Les entreprises qui ne sauront pas répondre à cet enjeu, de manière crédible, perdront tôt ou tard leur « licence to operate », c’est-à-dire l’autorisation d’exister de la part de leurs parties prenantes. Il est indispensable de mettre en place des trajectoires de décarbonation basées sur la science, c’est ce que nous faisons chez Bouygues.
Chez Alliancy, nous suivons de près la thématique du numérique responsable. Peut-on rendre le numérique réellement responsable ?
Fabrice Bonnifet. Le numérique est l’industrie dont la consommation énergétique augmente le plus d’une année sur l’autre, environ 9 % par an. La question du sens des services numériques se pose. Une part significative de ces services n’améliore pas significativement la vie du plus grand nombre et ne participe en rien à la préservation du bien commun.
Les éditeurs de logiciels, les fabricants de matériels et les opérateurs doivent accepter d’adopter un code de conduite pour un usage numérique plus responsable. Mais c’est surtout le rôle des régulateurs de flécher les « règles du jeu » vers plus de techno-discernement, si nous voulons conserver les acquis les plus essentiels.
Vous êtes Président du C3D, le Collège des Directeurs du Développement Durable. Quels sont vos chantiers actuels ?
Fabrice Bonnifet. Nous devons préparer la mise en œuvre de la nouvelle régulation qui va se mettre en place autour de la CSRD (Corporate Sustainability Reporting Directive). Cette obligation va obliger les entreprises à prendre en compte les risques sociaux et environnementaux associés à leurs activités, mais également les impacts négatifs qu’elles font subir à la nature. C’est une révolution car, pour la première fois, la notion de prédation pour créer de la valeur économique est reconnue.
Le deuxième grand chantier est celui du narratif : comment allons-nous rendre la sobriété désirable dans un monde qui a cru à tort qu’il était sans fin ? Il va falloir inventer un nouvel imaginaire de la vie sociale, basé sur moins d’individualisme et plus de solidarité, de collaboration et d’entraide. Si nous voulons conserver un bon niveau de confort de vie matériel et permettre à ceux qui sont encore dans la misère d’en sortir, nous allons tous devoir revoir nos modes de vie. Nous avons besoin des artistes pour développer ces nouveaux récits du vivre ensemble en respectant les limites planétaires.

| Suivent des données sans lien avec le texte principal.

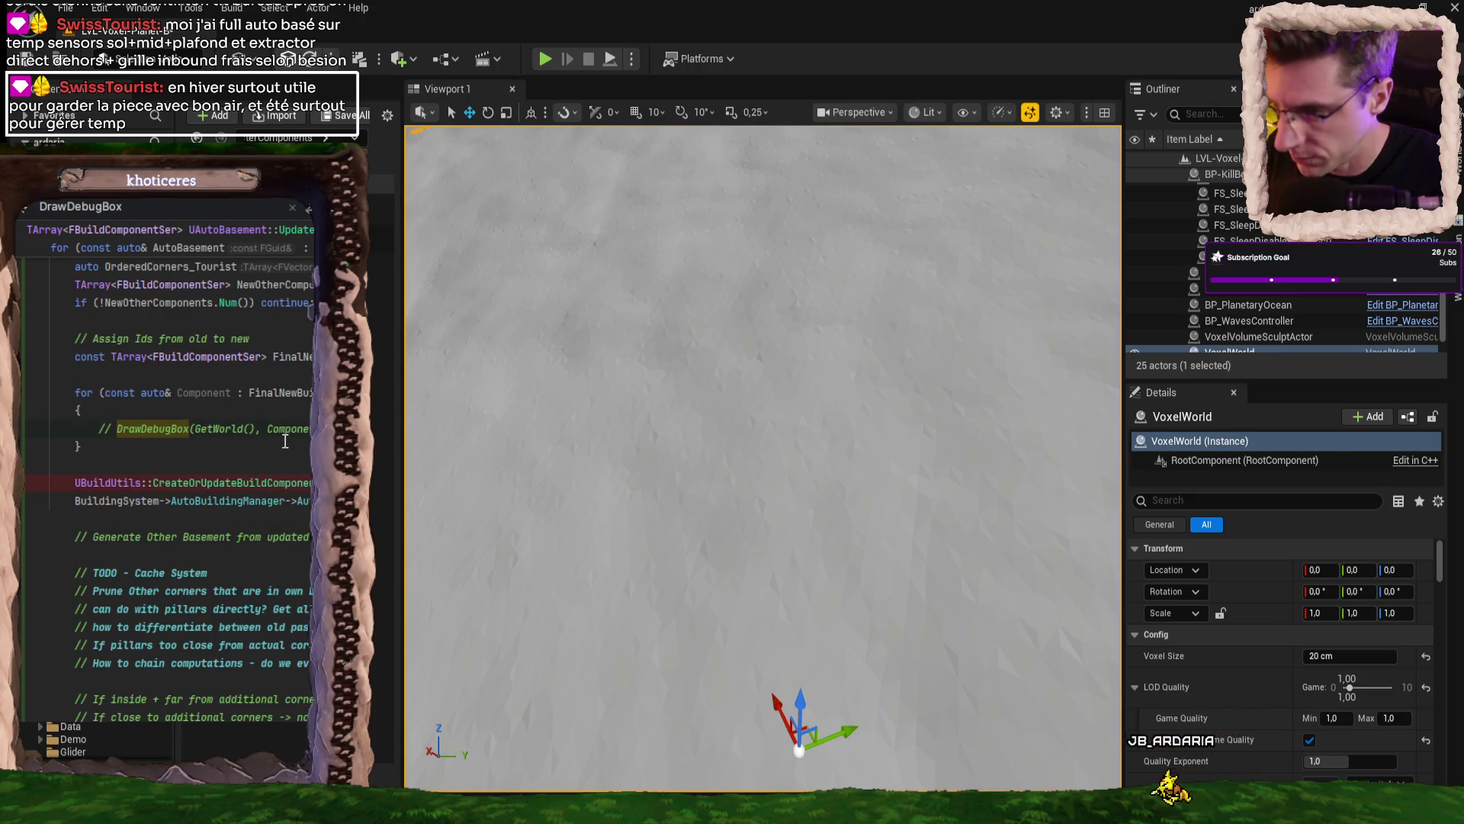
key("ctrl+slash")
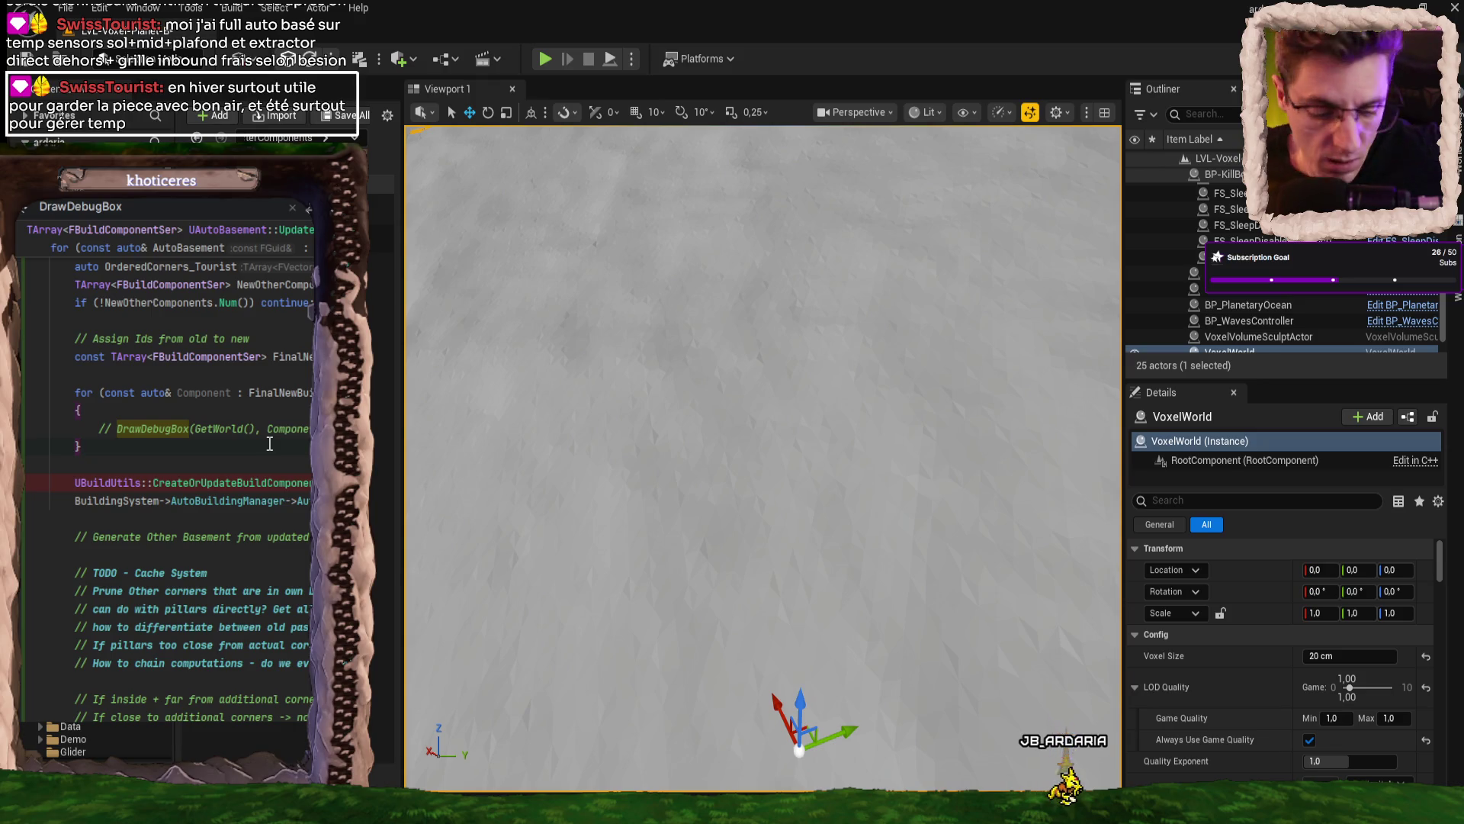
- Back in the collision toggling function, highlight uses of bEnableCollision and FarByNearChunkInstance
key("ctrl+alt+Left")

Un défenseur de l’entreprise contributive
Fabrice Bonnifet a pour mission d’animer et de coordonner la démarche développement durable / RSE du Groupe Bouygues. Pour cela, il participe en appui des managers à l’évolution des modèles économiques des unités opérationnelles, il pilote des projets transverses associés notamment à la stratégie climat & biodiversité et les achats responsables. Il assure également le reporting extra-financier et le dialogue avec les parties prenantes du Groupe. Enfin, il anime la filière QSE / DD du Groupe et organise des séminaires d’auto-évaluations et des formations à l’attention des managers sur le thème de la reconfiguration des systèmes de management pour tendre vers des modèles d’entreprises contributives.
Il est également Président du Collège des Directeurs du développement durable (C3D), Administrateur de The Shift Project et co-auteur du livre sur l’Entreprise Contributive, concilier monde des affaires et limites planétaires, édité chez Dunod.
Fabrice est ingénieur du Conservatoire des Arts et Métiers, il enseigne à l’Université de Paris Dauphine dans le Master Développement Durable & Organisations, à l’Ensam et l’ESTP dans le Mastère Spécialisé Habitat & Construction durables.